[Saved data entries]
+ + + + +
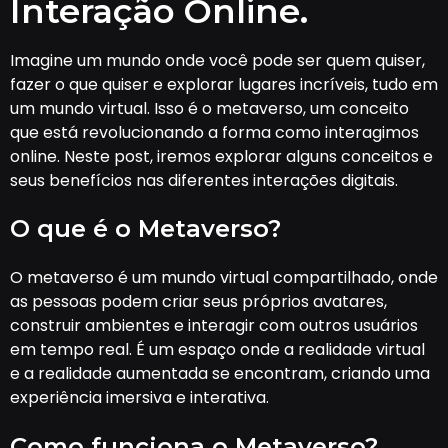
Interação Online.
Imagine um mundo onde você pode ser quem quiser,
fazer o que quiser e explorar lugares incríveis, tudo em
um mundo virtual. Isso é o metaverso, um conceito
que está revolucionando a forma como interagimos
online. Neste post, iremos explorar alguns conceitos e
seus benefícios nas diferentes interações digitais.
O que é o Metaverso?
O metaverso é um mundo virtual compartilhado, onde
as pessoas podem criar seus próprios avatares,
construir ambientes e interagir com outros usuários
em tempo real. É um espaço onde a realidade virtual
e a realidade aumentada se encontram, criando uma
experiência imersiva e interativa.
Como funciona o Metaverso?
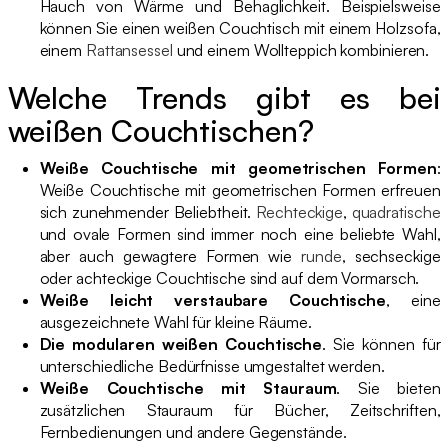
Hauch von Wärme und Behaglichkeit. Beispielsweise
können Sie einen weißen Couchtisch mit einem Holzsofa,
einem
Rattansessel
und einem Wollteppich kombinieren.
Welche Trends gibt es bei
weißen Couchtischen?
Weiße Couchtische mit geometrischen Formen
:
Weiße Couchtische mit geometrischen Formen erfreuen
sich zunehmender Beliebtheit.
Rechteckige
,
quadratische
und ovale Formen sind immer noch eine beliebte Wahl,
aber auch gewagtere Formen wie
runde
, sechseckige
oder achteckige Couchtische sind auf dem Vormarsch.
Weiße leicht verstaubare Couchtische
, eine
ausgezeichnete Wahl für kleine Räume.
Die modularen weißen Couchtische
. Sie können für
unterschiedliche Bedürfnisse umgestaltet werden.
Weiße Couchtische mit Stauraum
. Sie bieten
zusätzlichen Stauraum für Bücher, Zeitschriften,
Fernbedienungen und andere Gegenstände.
+ + + + +
*Work to be completed*. With the images omitted, repeat all the data word for word.

*Result*.
Interação Online.
Imagine um mundo onde você pode ser quem quiser,
fazer o que quiser e explorar lugares incríveis, tudo em
um mundo virtual. Isso é o metaverso, um conceito
que está revolucionando a forma como interagimos
online. Neste post, iremos explorar alguns conceitos e
seus benefícios nas diferentes interações digitais.
O que é o Metaverso?
O metaverso é um mundo virtual compartilhado, onde
as pessoas podem criar seus próprios avatares,
construir ambientes e interagir com outros usuários
em tempo real. É um espaço onde a realidade virtual
e a realidade aumentada se encontram, criando uma
experiência imersiva e interativa.
Como funciona o Metaverso?
Hauch von Wärme und Behaglichkeit. Beispielsweise
können Sie einen weißen Couchtisch mit einem Holzsofa,
einem
Rattansessel
und einem Wollteppich kombinieren.
Welche Trends gibt es bei
weißen Couchtischen?
Weiße Couchtische mit geometrischen Formen
:
Weiße Couchtische mit geometrischen Formen erfreuen
sich zunehmender Beliebtheit.
Rechteckige
,
quadratische
und ovale Formen sind immer noch eine beliebte Wahl,
aber auch gewagtere Formen wie
runde
, sechseckige
oder achteckige Couchtische sind auf dem Vormarsch.
Weiße leicht verstaubare Couchtische
, eine
ausgezeichnete Wahl für kleine Räume.
Die modularen weißen Couchtische
. Sie können für
unterschiedliche Bedürfnisse umgestaltet werden.
Weiße Couchtische mit Stauraum
. Sie bieten
zusätzlichen Stauraum für Bücher, Zeitschriften,
Fernbedienungen und andere Gegenstände.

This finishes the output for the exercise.